In the second half of the collection, the reader finds further reinforcement of all that is in the first section. But there is also a sense of movement. If we are moving out of the forest, we must then move through the desert. It is a horrific journey, one that takes us through history. In the poem “Holswege” the reader finds Stewart lost in blind alleys, trying to turn away from herself, but always “hoping that some feeble maxim was the truth.” It is a terrible tension.

....It was no use looking for closure
before the world was ready to give it up. Better to follow the allee
of chestnuts even if it ends in disease and extinction, the hard truth
waiting at the close of beauty. And if not beauty the twisted keys
of what could be haltingly thought and known. This turn
to the future was of course “a kind of courage,” a wing

beating forward through an overly dramatic storm. What was hard-wrung
was also comic, full of weddings and well-wrapped presents, closely
kept secrets bursting with confidence and swerving turns
of phrase - like the song that murmurs “follow, follow,”
swept up an impoverished by its own poor echoes in a key
unnecessarily sharp or flat. In truth,

there was wax, or maybe ice, weighting the wing, trash in the alley,
some blank contingency at the close of it all. Still, I rummaged for the key
to the end of the terrible sentence, a turn, a light, a face, a truth.

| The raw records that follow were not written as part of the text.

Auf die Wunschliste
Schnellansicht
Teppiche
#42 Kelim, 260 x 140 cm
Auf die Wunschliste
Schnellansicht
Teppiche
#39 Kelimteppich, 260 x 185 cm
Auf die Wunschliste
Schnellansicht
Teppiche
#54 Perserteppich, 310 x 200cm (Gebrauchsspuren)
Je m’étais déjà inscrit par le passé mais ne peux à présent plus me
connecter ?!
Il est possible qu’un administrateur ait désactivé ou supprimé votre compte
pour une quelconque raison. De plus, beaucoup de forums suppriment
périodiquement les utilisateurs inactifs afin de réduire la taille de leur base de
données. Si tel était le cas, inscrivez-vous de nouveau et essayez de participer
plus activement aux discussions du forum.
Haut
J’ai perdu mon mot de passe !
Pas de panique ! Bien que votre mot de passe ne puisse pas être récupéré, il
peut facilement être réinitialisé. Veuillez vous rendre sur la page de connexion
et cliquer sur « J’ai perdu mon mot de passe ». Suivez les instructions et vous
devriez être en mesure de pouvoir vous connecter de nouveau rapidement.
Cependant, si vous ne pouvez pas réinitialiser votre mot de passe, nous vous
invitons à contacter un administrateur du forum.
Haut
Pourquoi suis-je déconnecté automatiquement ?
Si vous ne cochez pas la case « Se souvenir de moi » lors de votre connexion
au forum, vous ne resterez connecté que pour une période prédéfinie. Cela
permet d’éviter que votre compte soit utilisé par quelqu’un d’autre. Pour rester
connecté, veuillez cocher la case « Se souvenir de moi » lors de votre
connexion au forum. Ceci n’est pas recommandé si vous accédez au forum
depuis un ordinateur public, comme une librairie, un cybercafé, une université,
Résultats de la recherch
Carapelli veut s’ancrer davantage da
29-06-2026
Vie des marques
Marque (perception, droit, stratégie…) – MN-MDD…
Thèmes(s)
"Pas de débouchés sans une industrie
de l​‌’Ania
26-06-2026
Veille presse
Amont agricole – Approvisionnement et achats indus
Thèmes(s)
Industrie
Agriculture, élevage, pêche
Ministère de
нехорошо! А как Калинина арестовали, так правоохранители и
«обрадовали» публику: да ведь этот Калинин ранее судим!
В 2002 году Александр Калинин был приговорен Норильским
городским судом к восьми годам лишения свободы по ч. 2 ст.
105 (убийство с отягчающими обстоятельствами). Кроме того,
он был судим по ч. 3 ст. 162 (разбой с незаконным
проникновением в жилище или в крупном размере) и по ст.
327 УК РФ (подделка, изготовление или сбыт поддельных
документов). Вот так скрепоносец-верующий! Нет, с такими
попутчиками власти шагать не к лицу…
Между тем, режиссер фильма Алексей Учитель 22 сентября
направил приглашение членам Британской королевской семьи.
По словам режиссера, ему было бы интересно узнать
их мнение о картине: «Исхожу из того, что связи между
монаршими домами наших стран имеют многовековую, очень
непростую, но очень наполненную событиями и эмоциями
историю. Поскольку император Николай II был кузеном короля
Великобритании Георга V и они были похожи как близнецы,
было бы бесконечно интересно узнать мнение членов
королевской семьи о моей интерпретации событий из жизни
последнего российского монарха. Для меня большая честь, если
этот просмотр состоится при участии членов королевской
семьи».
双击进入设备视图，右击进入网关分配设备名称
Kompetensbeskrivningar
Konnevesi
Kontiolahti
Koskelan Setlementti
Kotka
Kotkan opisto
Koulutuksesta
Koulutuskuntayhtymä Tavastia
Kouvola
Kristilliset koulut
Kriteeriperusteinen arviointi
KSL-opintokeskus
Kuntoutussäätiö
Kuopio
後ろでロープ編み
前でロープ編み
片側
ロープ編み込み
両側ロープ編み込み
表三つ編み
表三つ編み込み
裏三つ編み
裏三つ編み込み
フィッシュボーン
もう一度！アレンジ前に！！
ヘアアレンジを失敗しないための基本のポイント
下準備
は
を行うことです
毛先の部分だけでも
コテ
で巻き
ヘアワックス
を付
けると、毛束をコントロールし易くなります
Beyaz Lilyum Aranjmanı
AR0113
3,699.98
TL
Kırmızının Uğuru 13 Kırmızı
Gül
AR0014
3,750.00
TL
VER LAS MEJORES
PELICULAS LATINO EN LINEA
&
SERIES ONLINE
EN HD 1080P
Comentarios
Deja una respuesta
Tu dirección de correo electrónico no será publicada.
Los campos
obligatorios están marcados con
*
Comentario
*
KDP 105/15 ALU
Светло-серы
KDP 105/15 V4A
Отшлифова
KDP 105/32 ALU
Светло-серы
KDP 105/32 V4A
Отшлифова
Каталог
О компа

And it is some sort of revelation Stewart seeks. She doubts what history has dealt out before. In Medusa Anthology, she takes the story of shipwreck and cannibalism, and casts it against Hopkin's poem of difficult faith - “The Wreck of the Deutchland.” She doesn't ask why terrible things happen, but instead casts the Big Question as a statement:

Show us your face, Lord,
like a spot on the sun,
and we'll remember
how the black shape was
a projection from
our long-spent longing
for a starry sign
against our delirium

It is not anger, but desire that pushes her. Something has been lost (like the forest) old understandings corrupted, and that God should “Touch us again”, otherwise history, as a cannibalistic journey, has left us with nothing more now than God's “stone made flesh”, which is wicked irony on both “word made flesh” and Jesus' admonition at Matthew 7:9.

But Stewart is a prophet. In her paraphrasing of Lamentations (taken from an 1831 Quaker Old Testament), she assumes the mantle of Jeremiah, weeping beside the broken walls. But as a prophet she retains hope. In what, she is reluctant to say, because by saying, she may herself corrupt what she seeks by using suspect language. Perhaps what is holy is the sense of journey or intention or longing. In her closing poem, despite earlier denials of closure, Stewart does supply some sense of dark closure with her poem “The Meadow.” In the meadow, a friend recounts a trip to a meadow, and the forms of life there. But Stewart asks him “about the charred apple tree and the starlings.” He says he didn't see them, and that “nothing that was alive now, that wasn't the color of grasses.” And it is here, and with each loss - in this case, the forest, that we lose ourselves, our singularity, and thus our own humanity.